La maggiore riflessività delle bambine e la tendenza dei maschietti a “perdersi tra le nuvole” potrebbero non essere solo stereotipi. Un nuovo studio condotto dall’Università di Padova, in collaborazione con il centro di ricerca IRCCS “E. Medea” e l’Università di Cambridge, ha esplorato se l’attività cerebrale a riposo dei bambini possa fornire indizi significativi sulle loro capacità cognitive ed emotive. I risultati rivelano non solo differenze importanti tra maschi e femmine, ma anche che l’attività cerebrale a riposo potrebbe essere un indicatore di eventuali problemi comportamentali o emotivi.
Bambini, il cervello funziona diversamente in base al sesso: lo studio
Lo studio, pubblicato su Human Brain Mapping, ha esaminato il cervello di bambini in età prescolare (tra i 4 e i 6 anni) durante il cosiddetto “resting state”, lo stato di riposo in cui il cervello non è coinvolto in compiti specifici. I ricercatori hanno scoperto che la comunicazione tra diverse aree del cervello non cambia con l’età, ma varia significativamente in base al sesso.
Nei maschi, l’attività cerebrale a riposo è risultata più variabile e meno prevedibile rispetto alle femmine, con una maggiore attivazione del Default-Mode Network, una rete cerebrale associata al mind wandering (perdersi nei propri pensieri). Al contrario, nelle femmine è stata osservata una maggiore attivazione delle aree prefrontali, responsabili di concentrazione e controllo cognitivo.

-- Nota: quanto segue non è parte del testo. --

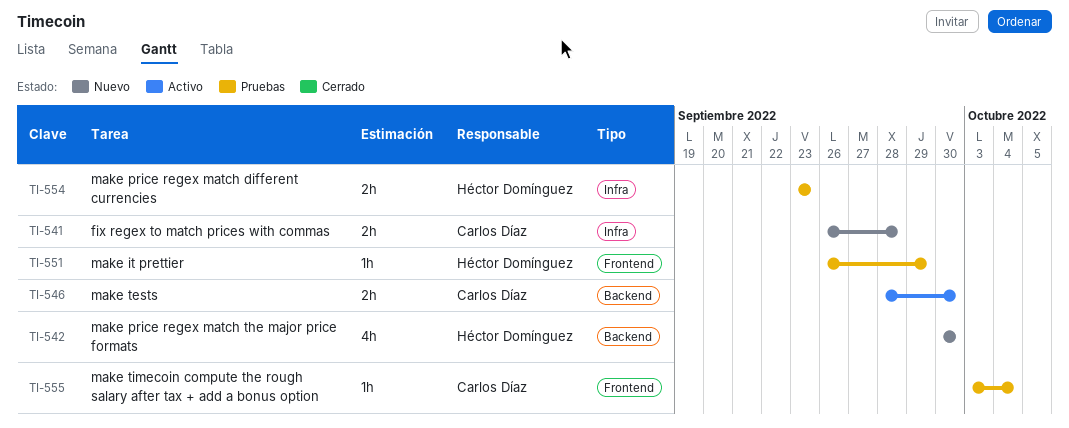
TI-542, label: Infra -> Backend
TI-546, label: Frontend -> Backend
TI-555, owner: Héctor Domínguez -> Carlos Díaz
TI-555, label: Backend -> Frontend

Le implicazioni sui comportamenti
Lo studio ha inoltre evidenziato che i bambini con una maggiore attivazione delle aree prefrontali, indipendentemente dal sesso, tendono a gestire meglio le emozioni e a manifestare comportamenti più equilibrati. Dall’altro lato, i bambini con una maggiore attivazione del “mind wandering”, più comune nei maschi, riportano maggiori difficoltà nella regolazione emotiva e comportamentale.
Queste osservazioni sono state confermate anche dai questionari compilati dai genitori, che hanno mostrato una stretta correlazione tra l’attività cerebrale e i comportamenti osservati nei bambini. I risultati dello studio suggeriscono quindi che l’attività cerebrale a riposo potrebbe essere uno strumento utile per identificare precocemente bambini a rischio di sviluppare problemi emotivi o comportamentali.